[EXERCISE] Pick each line that has "left" out of the records.

[DATA FOR REVIEW]
--------------------

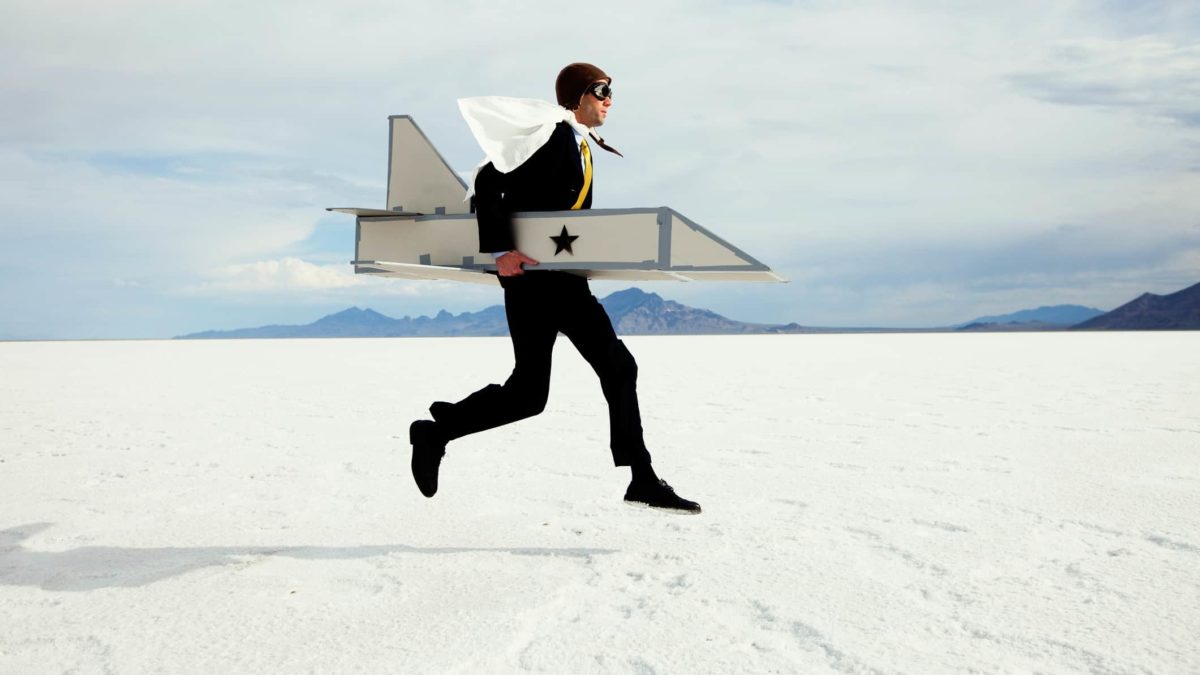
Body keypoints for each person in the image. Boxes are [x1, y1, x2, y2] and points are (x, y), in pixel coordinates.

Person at [408, 63, 700, 514]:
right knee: (615, 369)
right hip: (539, 281)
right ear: (579, 96)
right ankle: (641, 477)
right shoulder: (554, 136)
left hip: (549, 281)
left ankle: (437, 432)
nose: (609, 100)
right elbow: (489, 179)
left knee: (531, 393)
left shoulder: (574, 142)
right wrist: (500, 250)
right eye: (602, 91)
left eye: (610, 92)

--------------------

[FINISHED TASK]
left hip: (549, 281)
left ankle: (437, 432)
left knee: (531, 393)
left shoulder: (574, 142)
left eye: (610, 92)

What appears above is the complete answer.